Instruksi Kerja 1: Dalam teks tentang intoleransi dan SARA, sebagai apa sebagian patung yang ditolak itu dibuat oleh komunitas agama lain?
Instruksi Kerja 2: Berikan lanjutan teks tentang intoleransi dan SARA, dimulai setelah kalimat terakhirnya.

Presiden Republik Indonesia (RI), Joko Widodo menyadari apabila fenomena intoleransi dan Suku, Agama, Ras (SARA) kini telah menjadi ancaman serius bagi bangsa Indonesia. Fenomena itu terlihat salah satunya dari dinamika masyarakat yang seringkali mempermasalahkan sesuatu yang sebenarnya tidak pernah dipermasalahkan beberapa tahun lalu.
Di antaranya penolakan pembangunan patung sampai merobohkan serta membakarnya karena dianggap tidak sesuai dengan nilai yang ada di satu agama. Padahal sebagian patung yang ditolak itu dibuat komunitas agama lain yang berbeda dari agama penolak sebagai sarana sembahyang.
Ada pula penolakan terhadap pemimpin beda agama dengan agama mayoritas. Mereka yang menolak menilai tidak pantas pemimpin beda agama memimpin mereka karena dilarang agama. Penolakan terhadap budaya dan tradisi lokal seperti wayang, tarian tradisonal sampai tahlilan karena dianggap tidak sesesuai dengan nilai satu agama.

Cuplikan Data:
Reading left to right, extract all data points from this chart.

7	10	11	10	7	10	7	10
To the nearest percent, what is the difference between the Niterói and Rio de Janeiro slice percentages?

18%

Jawaban Akhir 1: Sebagai sarana sembahyang.

Jawaban Akhir 2:
Yang lebih parah lagi kini nilai intoleransi sudah mulai masuk dunia pendidikan dari sekolah dasar (SD) sampai perguruan tinggi (PT). Masuknya nilai intoleransi ke lembaga pendidikan ini salah satunya melalui dosen dan guru. Mereka sebagai pengajar berusaha menanamkan nilai intoleransi yang diyakininya kepada pelajar melalui pelajaran di sekolah maupun kampus.
Dogma selama ini yang menempatkan pengajar selalu benar membuat sebagian pelajar percaya begitu saja apa saja yang disampaikan pengajar. Termasuk soal nilai intoleransi. Biasanya itu banyak disampaikan oleh guru agama, dan ada pula guru atau dosen ilmu lain. Dengan telah masuknya nilai intoleransi ke setiap sekolah kini telah ada beberapa sekolah yang tidak melaksanakan upacara bendera setiap hari Senin, padahal itu wajib.
Ada pula organisasi masyarakat (ormas) yang menggeruduk sekolah saat berlangsungnya upacara bendera dan mengintimidasi pelajar agar tidak hormat kepada bendera merah putih. Sekolah juga ada yang tunduk kepada pelajar yang memilih tidak hormat bendera saat upacara karena meyakini hormat bendera tidak sesuai dengan nilai agama.
Bahkan pelajar beragama mayoritas kini tidak segan mengintimidasi temannya yang beragama lain dengan mengatakan agama yang diyakininya tidak benar. Tidak sedikit orangtua yang mengeluh tentang anaknya yang bercerita sepulang sekolah bahwa gurunya saat di sekolah menyampaikan agama mayoritas paling benar dan teman yang tidak seagama dengan mereka layak dijauhi.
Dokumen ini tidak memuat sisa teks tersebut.